International breaks just cannot come at a good time. Whether your team is coming off a disappointing result or a thunderous success, there is always something to fret about - ETWisdom dictates that the players will either stew on their performance and come back demoralised, or they'll lose the rhythm that brought about their good form, respectively. Injuries from excessive playing time and fatigue from traveling are other factors that cause fans and managers - but mostly fans - endless consternation in the two-week vacuum that separates bouts of proper football.
The Reds seem to have come off the most recent round of international fixtures relatively unscathed - Adam Lallana is the only player questionable for Saturday's upcoming meeting with his former club - but what about the rhythm? The one that has had successive managers shower the team with praise and talk up their title potential. Manager Jürgen Klopp isn't too worried, frankly, and while he'll take the praise headed his way, he won't be letting it go to his players' heads.
“Of course, it’s better that they think something like this, than they say ‘thank God it’s Liverpool at the weekend, so quite an easy game’, he said about opposition managers eulogising his team.

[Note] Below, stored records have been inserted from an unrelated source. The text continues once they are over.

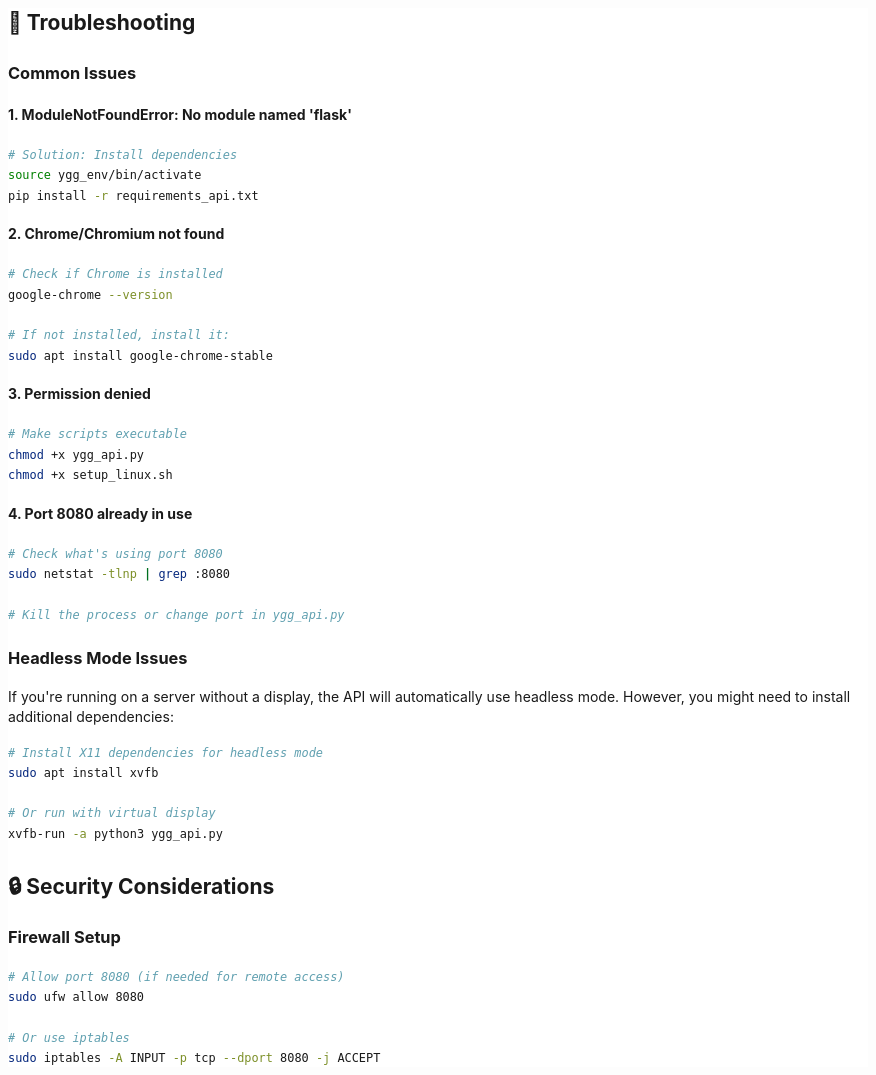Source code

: ## 🔧 Troubleshooting

### **Common Issues**

#### **1. ModuleNotFoundError: No module named 'flask'**
```bash
# Solution: Install dependencies
source ygg_env/bin/activate
pip install -r requirements_api.txt
```

#### **2. Chrome/Chromium not found**
```bash
# Check if Chrome is installed
google-chrome --version

# If not installed, install it:
sudo apt install google-chrome-stable
```

#### **3. Permission denied**
```bash
# Make scripts executable
chmod +x ygg_api.py
chmod +x setup_linux.sh
```

#### **4. Port 8080 already in use**
```bash
# Check what's using port 8080
sudo netstat -tlnp | grep :8080

# Kill the process or change port in ygg_api.py
```

### **Headless Mode Issues**
If you're running on a server without a display, the API will automatically use headless mode. However, you might need to install additional dependencies:

```bash
# Install X11 dependencies for headless mode
sudo apt install xvfb

# Or run with virtual display
xvfb-run -a python3 ygg_api.py
```

## 🔒 Security Considerations

### **Firewall Setup**
```bash
# Allow port 8080 (if needed for remote access)
sudo ufw allow 8080

# Or use iptables
sudo iptables -A INPUT -p tcp --dport 8080 -j ACCEPT
```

“But in the end it’s not a big value for us, what other teams think about us - it’s good and it’s positive but not too important.
“The main thing is that we actually think about ourselves: ‘Yeah, we are quite a good team.’ We have big expectations on ourselves and I’m not pessimistic, I’m really optimistic, but I don’t like to make these positive assessments all the time and say ‘we are really good - my God, how good are we?’"
He continued: “I know about the problems we could have in the future, and we need to stay in the race. It’s not about celebrating each time like ‘my God, that was so fantastic!’
“It’s a kind of sign and a kind of confidence we need to have that we celebrate it in the moment, then we accept this is normal - this is our quality and what we expect.”
Divine invocations aside, that is exactly the kind of level-headed reply we've come to expect from the former Borussia Dortmund man - at least off the pitch, when he's not breaking glasses and booming his head off - and it might be exactly the kind of even-keeled mentality that keeps his players on track when we get towards the pointy end of the season and emotions tend to run higher.
First up though, is a trip to Claude Puel's Southampton and St. Mary's, familiar ground for a number of Liverpool's current roster. Hopefully, the international break won't have broken the red rhythm.